A tall older-looking guy carrying a clipboard and wearing a whistle around his neck walks toward us. His name tag says Camp Director.
“Welcome to Little Cove,” he says.
“We made it,” Duncan says proudly.
“Fantastic!” the director says. “Now, who might you be?”
“I’m Spider-Man,” Duncan says without missing a beat, as he does a little skip forward, bends over, does a little jig, then stands straight up, whispering into his hand. “We’re at the kingdom, Batman.”
The director smiles. “Well, it’s good to have you here, Spider-Man.”
“His actual name is Duncan,” Mom says, shaking her head and smiling.
The director reaches out to shake my mom’s hand. “I’m Ben, the camp director.” He glances down at his clipboard, then at me. “And you must be Max.”
“Hi there, handsome,” a short girl with red curly hair says as she walks by.
“Hey there, Bella,” Ben says with a chuckle. “You getting settled in?”
“If Sam would leave me alone, I’d be unpacked by now,” Bella says in a huffy voice. “I told him to stop bugging me.”
“He’s probably just happy to see you, Bella. Ask your counselor to help you out.”
“Okay, Ben.” She then looks me up and down. “Hubba hubba. Who are you?”
I feel my face getting red. “Um…I’m Max.”
“She’s funny,” Duncan says.
“Hi, Max.” Bella points at Duncan. “Who’s he?”
“My brother, Duncan.”
“Okay, Bella. I think we’ll move things along so Max and Duncan can get settled in.” Ben puts his arm around Bella’s shoulder and points her in the direction of her cabin.
“Okay, whatever you say, big boy.
“Bella has been coming here for years,” Ben tells us. “She’s the life of the camp.” He glances at his clipboard. “Now, let’s figure out your cabin arrangements.” He flips over a page. “Oh, right. We had a little glitch. Max, I know you were hoping that you and Ian could bunk together, but I wasn’t able to pull it off. We had a larger-than-normal request for special placements and some staffing issues. Max will need to stay in Duncan’s cabin, because the counselor-in-training is still sick at home, and we’ll need his help at night. I hope this is okay?” Ben glances at me, then back at Mom.

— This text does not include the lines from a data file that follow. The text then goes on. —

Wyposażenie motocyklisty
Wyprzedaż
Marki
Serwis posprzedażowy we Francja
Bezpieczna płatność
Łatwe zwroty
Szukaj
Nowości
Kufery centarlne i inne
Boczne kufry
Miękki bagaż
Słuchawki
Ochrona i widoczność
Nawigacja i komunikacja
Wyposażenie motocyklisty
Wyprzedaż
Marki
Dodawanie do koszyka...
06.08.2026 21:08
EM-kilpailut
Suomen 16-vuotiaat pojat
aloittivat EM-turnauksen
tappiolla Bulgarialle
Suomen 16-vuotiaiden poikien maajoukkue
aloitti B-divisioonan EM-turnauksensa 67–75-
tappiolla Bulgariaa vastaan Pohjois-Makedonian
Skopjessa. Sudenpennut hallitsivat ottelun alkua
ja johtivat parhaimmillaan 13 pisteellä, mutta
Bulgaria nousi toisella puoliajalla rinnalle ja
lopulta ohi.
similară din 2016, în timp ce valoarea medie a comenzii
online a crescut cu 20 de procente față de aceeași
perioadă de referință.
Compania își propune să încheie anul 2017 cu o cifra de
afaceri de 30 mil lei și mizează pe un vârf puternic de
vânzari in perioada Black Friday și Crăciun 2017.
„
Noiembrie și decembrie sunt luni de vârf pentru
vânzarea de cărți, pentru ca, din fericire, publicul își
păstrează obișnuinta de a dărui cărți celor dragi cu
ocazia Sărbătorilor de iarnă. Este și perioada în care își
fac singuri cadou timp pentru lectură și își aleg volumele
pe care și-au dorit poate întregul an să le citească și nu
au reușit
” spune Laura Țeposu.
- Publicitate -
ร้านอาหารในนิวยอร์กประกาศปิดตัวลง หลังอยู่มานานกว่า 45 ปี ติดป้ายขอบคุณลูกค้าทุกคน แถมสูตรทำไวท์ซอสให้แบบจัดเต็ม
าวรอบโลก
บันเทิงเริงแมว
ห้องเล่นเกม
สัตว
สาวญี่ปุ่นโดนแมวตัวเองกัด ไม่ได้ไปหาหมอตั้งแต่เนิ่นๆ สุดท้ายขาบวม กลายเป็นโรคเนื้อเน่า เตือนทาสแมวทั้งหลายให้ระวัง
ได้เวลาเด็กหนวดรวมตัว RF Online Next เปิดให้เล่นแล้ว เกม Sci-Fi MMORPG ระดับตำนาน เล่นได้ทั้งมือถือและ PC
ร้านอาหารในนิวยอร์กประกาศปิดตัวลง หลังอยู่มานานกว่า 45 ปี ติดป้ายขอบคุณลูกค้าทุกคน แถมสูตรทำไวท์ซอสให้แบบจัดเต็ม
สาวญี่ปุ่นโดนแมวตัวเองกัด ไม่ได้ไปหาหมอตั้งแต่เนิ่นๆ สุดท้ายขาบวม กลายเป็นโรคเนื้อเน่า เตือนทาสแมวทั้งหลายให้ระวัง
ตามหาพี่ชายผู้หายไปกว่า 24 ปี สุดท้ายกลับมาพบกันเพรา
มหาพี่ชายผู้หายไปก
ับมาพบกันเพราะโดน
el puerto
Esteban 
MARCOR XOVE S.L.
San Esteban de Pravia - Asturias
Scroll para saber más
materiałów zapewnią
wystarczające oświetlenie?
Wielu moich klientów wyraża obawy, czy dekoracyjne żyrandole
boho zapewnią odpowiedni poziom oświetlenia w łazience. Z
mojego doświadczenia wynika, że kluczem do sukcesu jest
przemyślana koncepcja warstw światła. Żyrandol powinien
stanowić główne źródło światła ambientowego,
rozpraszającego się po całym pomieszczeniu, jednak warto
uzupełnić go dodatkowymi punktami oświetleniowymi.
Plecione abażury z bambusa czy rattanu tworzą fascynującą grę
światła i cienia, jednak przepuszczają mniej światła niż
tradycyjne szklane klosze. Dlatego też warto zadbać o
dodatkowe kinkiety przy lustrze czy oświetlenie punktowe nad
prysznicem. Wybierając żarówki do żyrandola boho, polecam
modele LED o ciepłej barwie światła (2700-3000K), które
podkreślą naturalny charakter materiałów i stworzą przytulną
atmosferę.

I can tell by the look on her face that she’s worried about what’s going to come out of my mouth. But I just shrug my shoulders. “It doesn’t matter.”

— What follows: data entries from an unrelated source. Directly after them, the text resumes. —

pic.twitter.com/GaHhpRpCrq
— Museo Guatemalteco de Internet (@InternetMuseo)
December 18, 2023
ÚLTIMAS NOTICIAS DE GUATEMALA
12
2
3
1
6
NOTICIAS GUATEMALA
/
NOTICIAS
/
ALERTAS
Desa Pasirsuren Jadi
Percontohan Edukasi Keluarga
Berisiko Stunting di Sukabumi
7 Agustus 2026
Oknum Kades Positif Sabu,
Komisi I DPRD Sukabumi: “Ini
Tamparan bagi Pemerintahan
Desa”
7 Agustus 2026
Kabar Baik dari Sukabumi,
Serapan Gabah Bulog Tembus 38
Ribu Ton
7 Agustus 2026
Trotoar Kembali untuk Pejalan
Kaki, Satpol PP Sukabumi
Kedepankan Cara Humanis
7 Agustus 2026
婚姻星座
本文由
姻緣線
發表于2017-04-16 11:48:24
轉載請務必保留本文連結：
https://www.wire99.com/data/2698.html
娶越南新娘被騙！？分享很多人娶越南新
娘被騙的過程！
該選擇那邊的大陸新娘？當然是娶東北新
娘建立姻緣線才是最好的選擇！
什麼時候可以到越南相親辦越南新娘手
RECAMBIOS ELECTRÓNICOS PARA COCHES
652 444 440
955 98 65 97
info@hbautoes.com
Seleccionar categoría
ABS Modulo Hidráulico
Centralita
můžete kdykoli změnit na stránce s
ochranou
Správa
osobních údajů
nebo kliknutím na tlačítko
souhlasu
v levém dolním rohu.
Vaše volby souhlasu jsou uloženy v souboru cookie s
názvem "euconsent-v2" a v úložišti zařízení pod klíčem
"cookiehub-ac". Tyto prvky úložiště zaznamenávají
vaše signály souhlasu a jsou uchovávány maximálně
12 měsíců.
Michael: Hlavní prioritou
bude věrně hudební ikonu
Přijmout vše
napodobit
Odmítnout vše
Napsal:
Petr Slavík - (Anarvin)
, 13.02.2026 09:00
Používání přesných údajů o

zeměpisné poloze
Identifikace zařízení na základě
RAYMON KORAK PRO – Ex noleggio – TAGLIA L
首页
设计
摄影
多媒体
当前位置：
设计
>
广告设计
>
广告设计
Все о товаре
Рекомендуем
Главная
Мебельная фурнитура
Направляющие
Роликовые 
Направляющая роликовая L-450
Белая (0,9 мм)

“Oh, that’s great,” Ben says. “Just so you know, Max, during the day you and Ian will be free to do things together.”
Mom mouths the words thank you.
I’m totally bummed. I know it’s not Mom’s fault, but still.
“Well,” Ben says. “Let me take you to your cabin, and I’ll introduce you to your counselor.”
Mom’s cell phone rings before we’re halfway across the field. “Hi, Derek. I’m just getting the boys settled,” she says. “I’ll call you before I leave.” She hangs up quickly. I can tell she’s a little embarrassed because she knows about the no-phone rule at camp.
I give her a dirty look. Can’t he leave her alone for two seconds? I’m really hoping camp is going to be as fun as Ian promised, but it’s not looking good. I’m stuck with Duncan as a roomie, and now I have to worry that Derek will be a permanent fixture in our house by the time I get back home.
“Here we are,” Ben says, pointing to a wooden plaque above the door. “Your cabin is called Hercules. All the cabins are named after different constellations.”
“I like that,” Duncan whispers.
As we enter the cabin a mop of curly hair pops out from one of the top bunks. The guy attached to it jumps down and greets us. “Oh, hey,” he says. “I was just fixing the screen on the upper window.” He reaches out to shake my hand. “I’m Cole, your counselor.”